Le nom botanique vient du grec ταράχη qui signifie trouble et άχος forme du verbe guérir, allusions à ses propriétés médicinales, propriétés sur lesquelles insiste le deuxième terme du binôme.
Le nom français apparait en 1536 dans Œuvres médicales de Charles Estienne par allusion à son pouvoir diurétique déjà bien connu. On l'appelle aussi « dent de lion », nom qui est passé à l'anglais : « dandelion », sans doute à cause de la découpe de ses feuilles.

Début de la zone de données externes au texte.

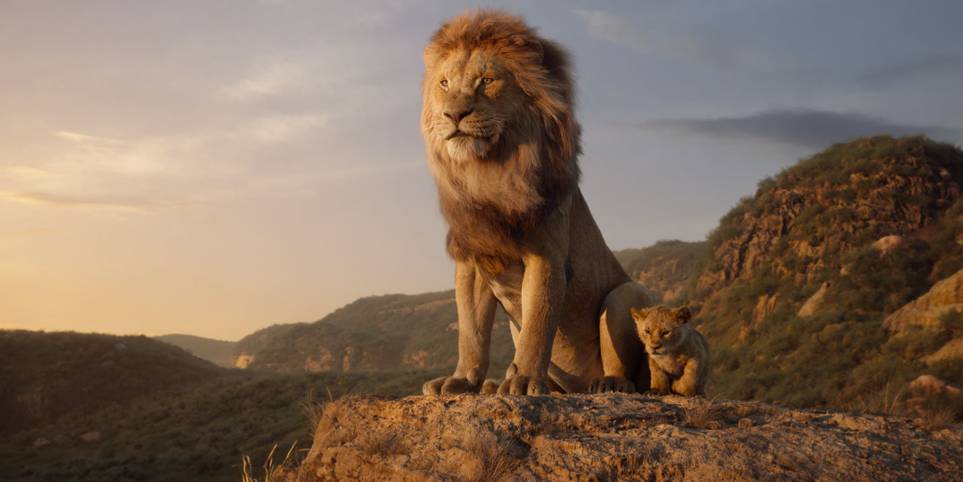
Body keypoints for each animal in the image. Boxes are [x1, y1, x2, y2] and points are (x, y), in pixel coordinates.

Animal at [419, 10, 652, 396]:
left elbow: (538, 325)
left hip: (626, 294)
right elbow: (471, 331)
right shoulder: (473, 260)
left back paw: (608, 383)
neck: (489, 172)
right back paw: (495, 385)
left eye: (487, 80)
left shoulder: (546, 256)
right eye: (444, 83)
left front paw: (525, 380)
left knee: (628, 369)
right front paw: (462, 380)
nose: (454, 115)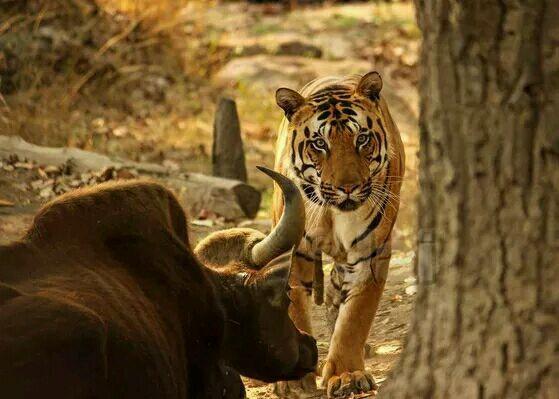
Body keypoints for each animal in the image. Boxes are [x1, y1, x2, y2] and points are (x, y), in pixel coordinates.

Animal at [270, 71, 402, 396]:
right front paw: (295, 380)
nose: (348, 187)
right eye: (319, 143)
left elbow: (355, 317)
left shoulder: (371, 253)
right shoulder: (296, 252)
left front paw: (347, 375)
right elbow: (295, 310)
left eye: (362, 139)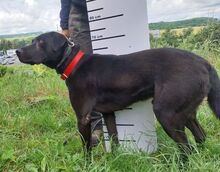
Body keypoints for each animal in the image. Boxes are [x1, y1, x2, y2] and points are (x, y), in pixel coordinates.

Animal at [16, 31, 220, 157]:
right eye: (33, 41)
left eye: (40, 42)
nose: (17, 51)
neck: (73, 63)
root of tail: (204, 63)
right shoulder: (108, 114)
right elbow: (114, 139)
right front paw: (115, 159)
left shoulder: (83, 117)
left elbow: (86, 147)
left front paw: (86, 164)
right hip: (186, 111)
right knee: (200, 136)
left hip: (167, 113)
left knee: (186, 147)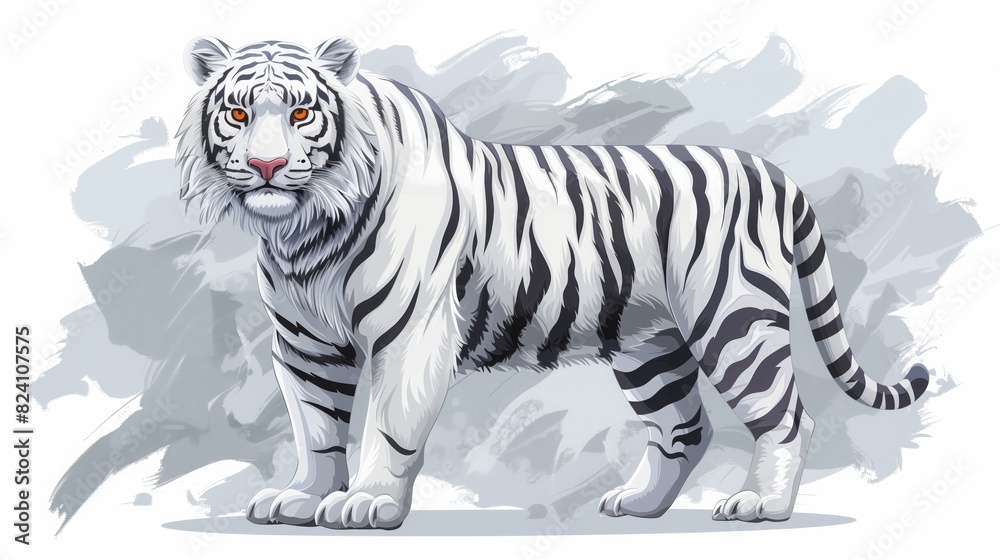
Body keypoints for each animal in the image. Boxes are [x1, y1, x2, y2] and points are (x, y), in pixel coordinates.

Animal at [176, 36, 930, 530]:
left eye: (302, 114)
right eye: (238, 114)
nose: (268, 166)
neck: (305, 231)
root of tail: (772, 173)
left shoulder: (411, 334)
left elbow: (386, 428)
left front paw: (366, 503)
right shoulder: (306, 345)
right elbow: (314, 426)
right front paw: (303, 497)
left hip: (733, 319)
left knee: (786, 416)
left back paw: (761, 506)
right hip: (648, 345)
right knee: (683, 428)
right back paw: (639, 504)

La plante familière, ou du moins un groupe de plantes affines, a reçu beaucoup d'autres noms. Parfois transparents comme « tête de moine » en référence au réceptacle dépouillé de ses fruits, « salade de taupe » sans doute parce que la rosette recouverte par la terre rejetée par la taupe qui creuse sa galerie est « blanchie » comme les endives que butte le jardinier, « chicorée » à cause de l'usage que l'on a pu faire de sa racine comme succédané de celle de la chicorée. Parfois les dénominations sont bien mystérieuses. Pourquoi notre pissenlit commun a-t-il donc reçu les sobriquets de « chopine », « cochet » ou « coq » rapportés dans la Flore Forestière de France, tome1? Dans les Vosges, on l'appelle cramaillot ou crameillot.